• **TRECHO APRESENTADO**:

++++++++++++++++++++

A
mais nobre necessidade do homem é servida pela natureza,
nomeadamente: o amor à Beleza.
Os
antigos gregos chamavam ao mundo kosmos, beleza.
A
constituição de todas as coisas ou o poder plástico do olho humano
são tais, que as formas primordiais como o céu, a montanha, a
árvore e o animal nos provocam deleite em si e por si mesmas. Um
gozo que surge de seu perfil, cor, movimento e maneira de agrupá-las.
Isso parece dever-se em parte ao olho mesmo, que é o melhor dos
artistas. Mediante a ação recíproca de sua estrutura e das leis da
luz, produz-se a perspectiva, que integra cada massa de objetos –
qualquer que seja seu caráter em um colorido e bem sombreado globo,
de tal modo que ali onde os objetos individuais são vulgares e
anódinos, a paisagem que eles compõem é bem acabada e simétrica.
E,
assim como o olho é o melhor dos compositores, a luz é a primeira
entre os pintores. Não há objeto tão execrável que não se torne
bonito sob a luz intensa. E o estímulo que esta oferece aos
sentidos, e uma espécie de infinitude que possui, como o espaço e o
tempo, fazem com que toda a matéria se alvoroce. Até um cadáver
tem sua beleza peculiar. Mas, aparte essa graça geral difundida pela
natureza, quase todas e cada uma das formas são agradáveis aos
olhos, como provam nossas intermináveis imitações de algumas
delas: a bolota, a uva, a pinha, a espiga de trigo, o ovo, as asas e
o corpo da maioria dos pássaros, a garra do leão, a serpente, a
borboleta, as conchas marinhas, as chamas, as nuvens, os brotos, as
folhas e as formas de numerosas árvores, como a palmeira.
Para
um melhor exame, podemos distribuir em três partes os aspectos da
Beleza:
1.
Em primeiro lugar, a mera percepção das formas naturais é um gozo.
Tanto necessita o homem do influxo das formas e ações da natureza
que, em suas funções inferiores, parecem jazer dentro dos confins
dos bens materiais e da beleza. Ao corpo e a mente viciados por uma
tarefa ou uma companhia perniciosas, a natureza os cura e lhes
devolve seu templo. O comerciante ou o letrado que se aparta do
estrépito e do tumulto das ruas e olha o céu e os bosques, volta a
ser um homem. Em sua calma eterna, reencontra-se consigo mesmo. O
olho parece exigir para sua saúde um horizonte. Nunca nos cansamos,
contanto que possamos ver longe o bastante.
Porém,
em outras horas, a Natureza satisfaz apenas com seu encanto, sem
mescla alguma de benefício corpóreo.

++++++++++++++++++++

• **ENUNCIADO 1**: Disponha as linhas da listagem de seres vivos com sua classificação em forma de lista numerada, omitindo as linhas em branco. Não inclua as imagens na resposta.
O texto e a listagem não têm relação entre si.

[Alguns registros]
++++++++++++++++++++

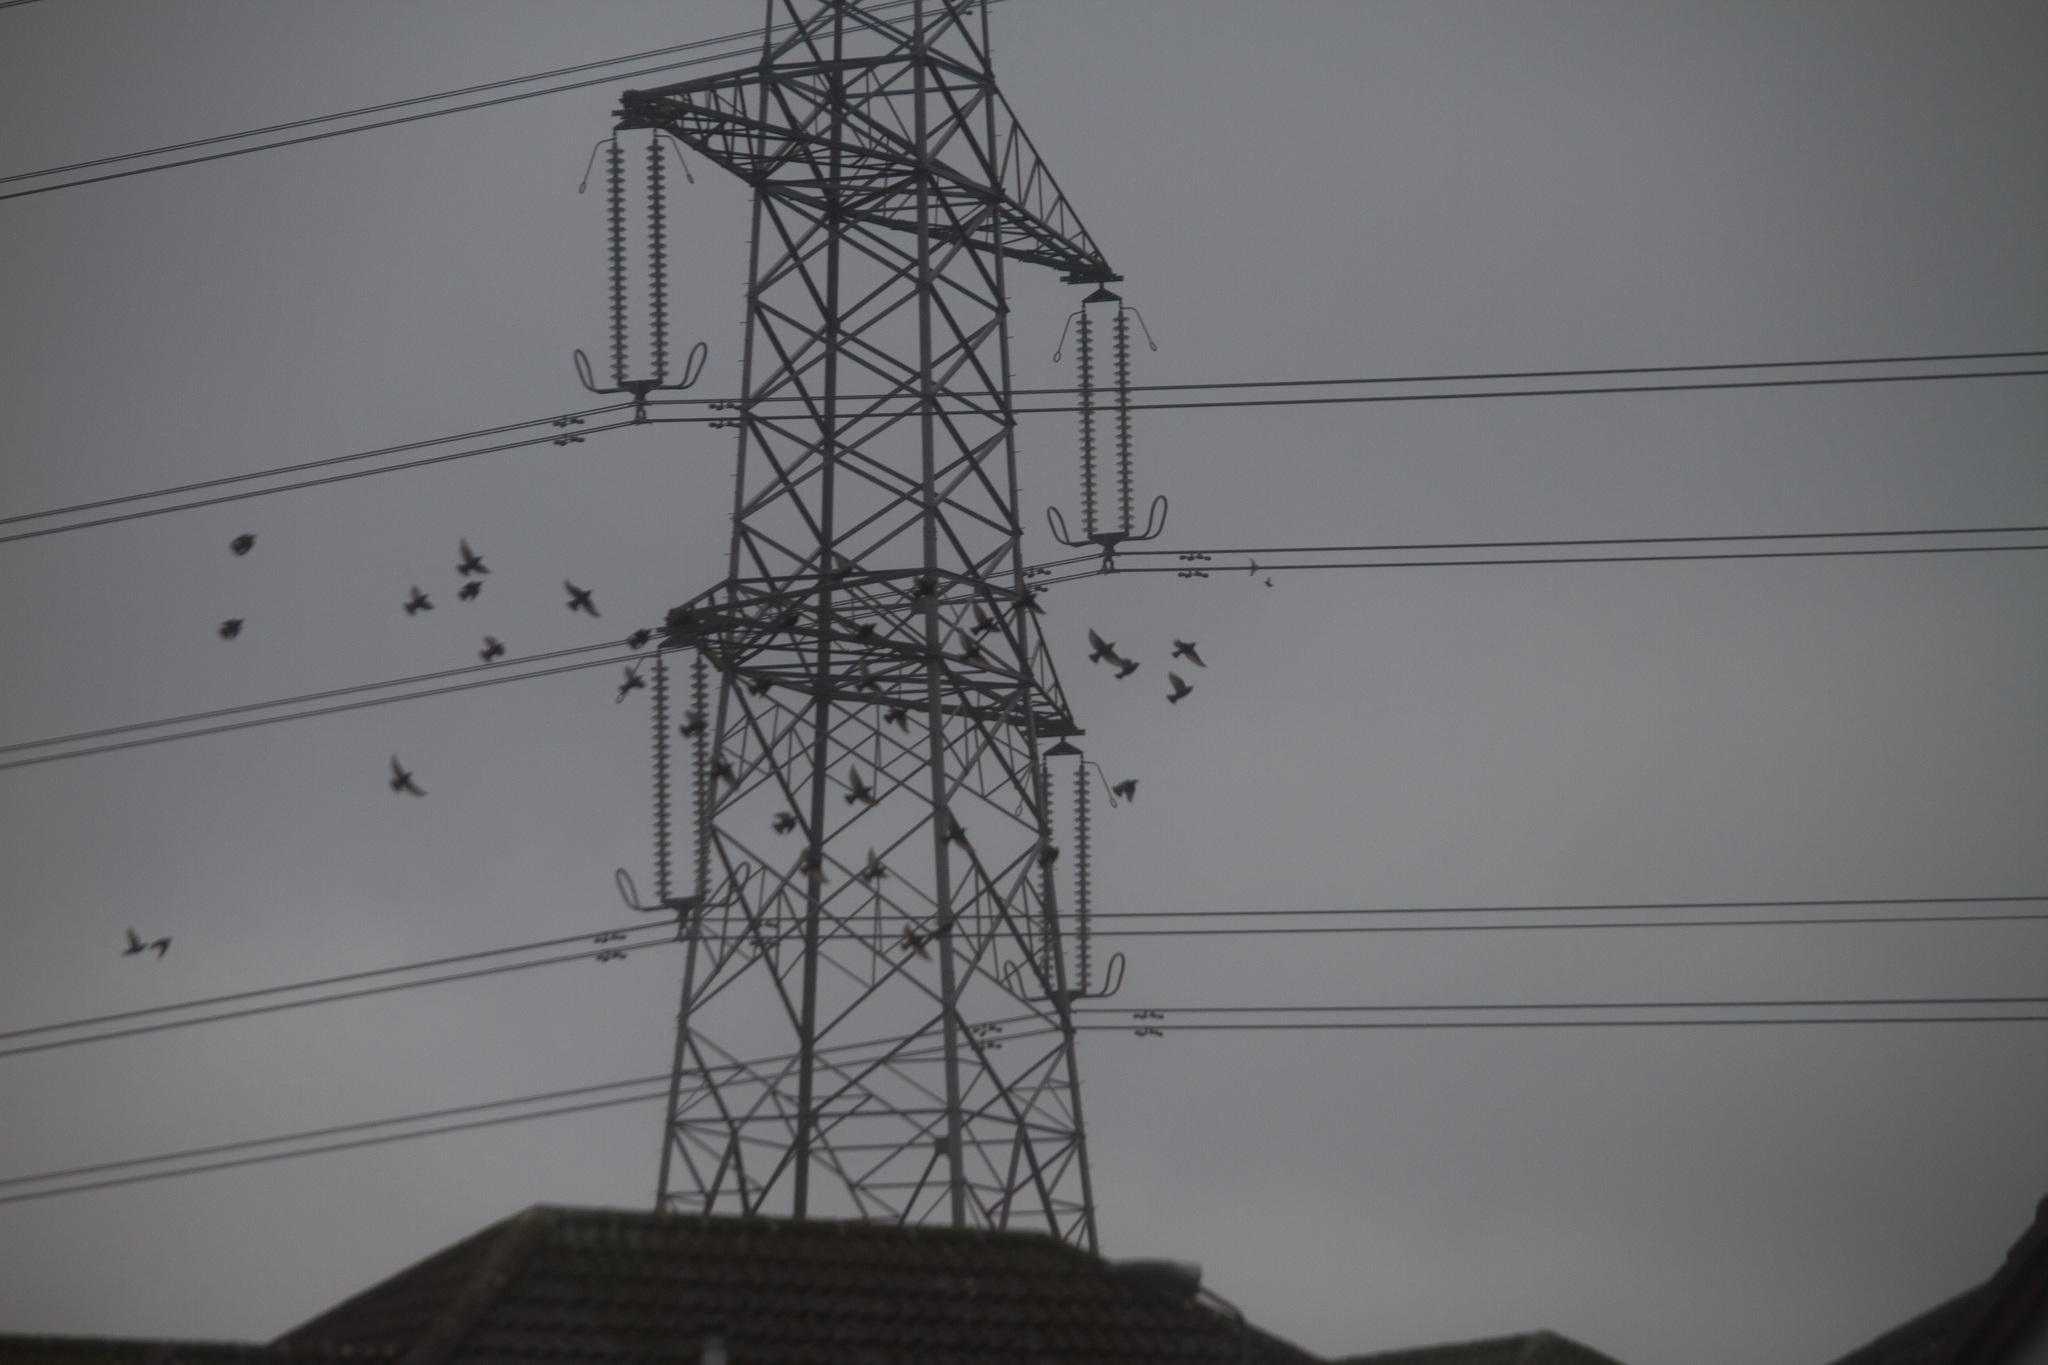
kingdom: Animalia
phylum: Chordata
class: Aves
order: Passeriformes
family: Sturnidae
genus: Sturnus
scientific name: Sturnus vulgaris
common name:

++++++++++++++++++++

• **ENUNCIADO 2**:
Responda com base no texto sobre a Beleza:
(a) Que nome os antigos gregos davam ao mundo?
(b) Segundo o texto, quem é a primeira entre os pintores?
(c) Em quantas partes o texto propõe distribuir os aspectos da Beleza?

• **RESPOSTA 1**:
1. kingdom: Animalia
2. phylum: Chordata
3. class: Aves
4. order: Passeriformes
5. family: Sturnidae
6. genus: Sturnus
7. scientific name: Sturnus vulgaris
8. common name:

• **RESPOSTA 2**:
(a) Kosmos, que significa beleza.
(b) A luz.
(c) Em três partes.